Problem details >> Beneath this line are the data; copy exactly the part of them that opens with the line containing "1. Domänkontrollanten är" and closes with the line containing "för virtuella datorer", and only that part.

[Stored data entries]
========
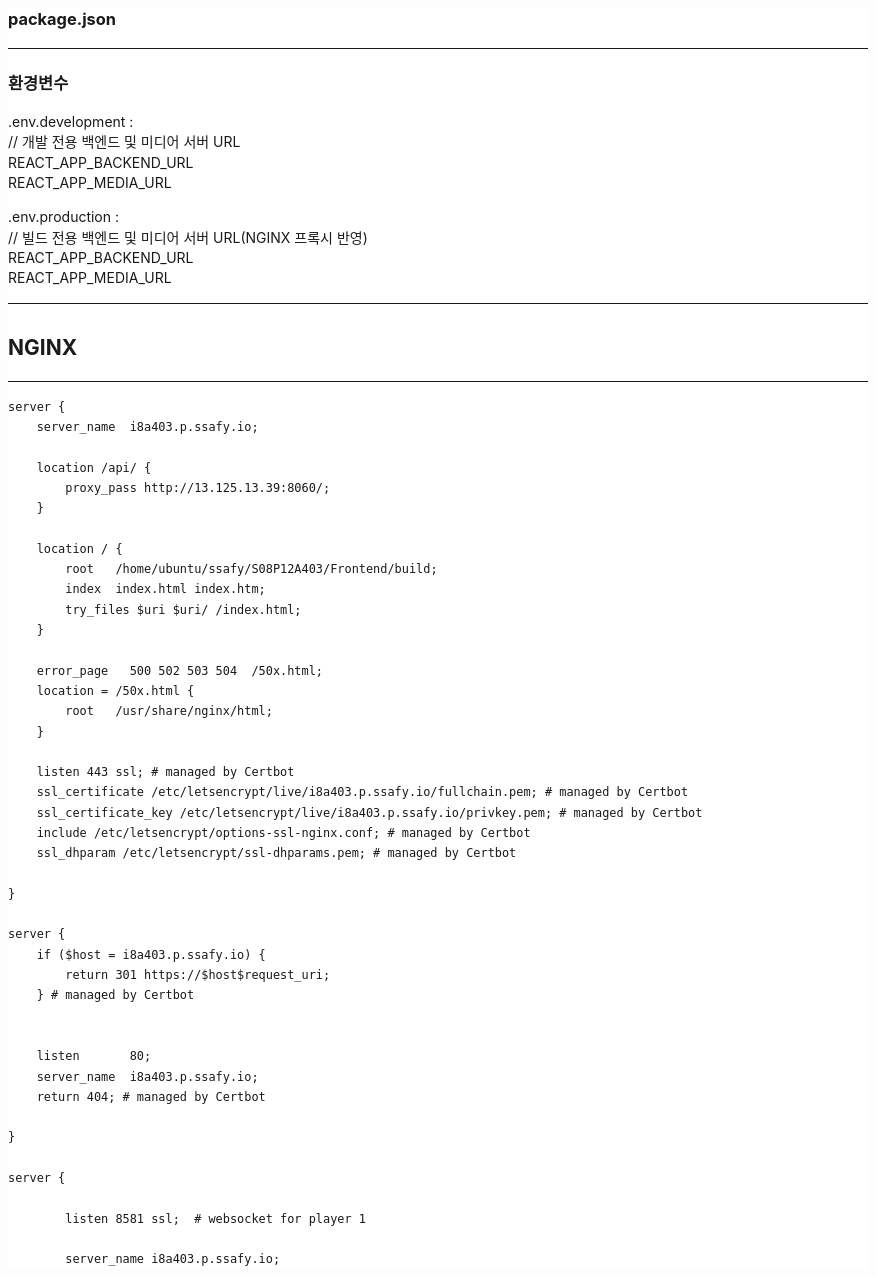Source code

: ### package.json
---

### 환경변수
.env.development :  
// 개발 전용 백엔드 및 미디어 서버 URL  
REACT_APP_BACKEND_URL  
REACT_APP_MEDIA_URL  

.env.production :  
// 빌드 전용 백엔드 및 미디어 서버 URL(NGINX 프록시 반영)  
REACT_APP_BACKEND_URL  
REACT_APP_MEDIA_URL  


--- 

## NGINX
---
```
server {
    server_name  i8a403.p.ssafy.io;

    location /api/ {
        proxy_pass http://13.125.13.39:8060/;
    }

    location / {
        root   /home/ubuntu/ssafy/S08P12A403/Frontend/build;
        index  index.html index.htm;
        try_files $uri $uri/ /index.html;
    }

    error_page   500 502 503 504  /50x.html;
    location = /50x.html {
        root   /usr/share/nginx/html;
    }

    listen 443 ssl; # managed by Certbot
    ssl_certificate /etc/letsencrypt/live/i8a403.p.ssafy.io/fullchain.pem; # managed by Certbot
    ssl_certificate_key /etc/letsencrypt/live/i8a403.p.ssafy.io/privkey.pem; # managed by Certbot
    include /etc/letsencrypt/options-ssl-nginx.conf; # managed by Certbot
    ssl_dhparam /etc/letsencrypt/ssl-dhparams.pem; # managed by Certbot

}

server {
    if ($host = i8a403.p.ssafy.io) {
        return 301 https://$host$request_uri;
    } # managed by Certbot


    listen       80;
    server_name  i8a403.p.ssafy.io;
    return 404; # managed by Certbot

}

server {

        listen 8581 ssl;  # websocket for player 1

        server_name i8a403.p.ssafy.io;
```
========
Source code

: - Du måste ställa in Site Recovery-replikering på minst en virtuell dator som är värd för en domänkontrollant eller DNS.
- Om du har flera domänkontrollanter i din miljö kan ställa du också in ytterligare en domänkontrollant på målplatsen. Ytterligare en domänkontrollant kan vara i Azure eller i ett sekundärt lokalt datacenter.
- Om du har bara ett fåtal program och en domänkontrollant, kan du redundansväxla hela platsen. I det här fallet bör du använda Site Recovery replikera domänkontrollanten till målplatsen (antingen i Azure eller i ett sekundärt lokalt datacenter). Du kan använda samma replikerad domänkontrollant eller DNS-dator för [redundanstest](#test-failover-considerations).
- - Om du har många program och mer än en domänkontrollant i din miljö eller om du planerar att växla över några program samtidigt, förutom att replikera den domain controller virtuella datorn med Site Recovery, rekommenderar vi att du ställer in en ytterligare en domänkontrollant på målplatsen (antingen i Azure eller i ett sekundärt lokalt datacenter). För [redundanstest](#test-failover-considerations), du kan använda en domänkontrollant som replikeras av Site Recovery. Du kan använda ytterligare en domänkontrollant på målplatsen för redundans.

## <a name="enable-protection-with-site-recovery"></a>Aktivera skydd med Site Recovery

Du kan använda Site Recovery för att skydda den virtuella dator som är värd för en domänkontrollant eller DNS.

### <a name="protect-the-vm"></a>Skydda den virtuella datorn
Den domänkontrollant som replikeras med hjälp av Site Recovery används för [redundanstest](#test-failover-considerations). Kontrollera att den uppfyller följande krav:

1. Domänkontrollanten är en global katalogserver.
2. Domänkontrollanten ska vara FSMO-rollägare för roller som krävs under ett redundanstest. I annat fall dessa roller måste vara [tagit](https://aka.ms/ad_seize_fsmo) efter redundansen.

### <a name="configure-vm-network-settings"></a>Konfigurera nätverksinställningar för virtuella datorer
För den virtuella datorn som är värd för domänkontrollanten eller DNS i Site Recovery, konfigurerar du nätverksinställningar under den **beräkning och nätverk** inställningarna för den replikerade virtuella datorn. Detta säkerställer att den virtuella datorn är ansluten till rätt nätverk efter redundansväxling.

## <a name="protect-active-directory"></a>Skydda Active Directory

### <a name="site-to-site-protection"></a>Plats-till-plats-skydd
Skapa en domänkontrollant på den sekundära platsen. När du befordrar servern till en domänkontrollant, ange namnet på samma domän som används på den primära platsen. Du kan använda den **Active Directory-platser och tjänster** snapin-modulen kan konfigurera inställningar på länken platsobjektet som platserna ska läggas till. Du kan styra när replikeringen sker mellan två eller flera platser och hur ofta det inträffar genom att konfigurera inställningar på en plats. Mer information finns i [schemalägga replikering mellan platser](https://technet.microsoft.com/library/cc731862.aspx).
========
Answer for the task >>
1. Domänkontrollanten är en global katalogserver.
2. Domänkontrollanten ska vara FSMO-rollägare för roller som krävs under ett redundanstest. I annat fall dessa roller måste vara [tagit](https://aka.ms/ad_seize_fsmo) efter redundansen.

### <a name="configure-vm-network-settings"></a>Konfigurera nätverksinställningar för virtuella datorer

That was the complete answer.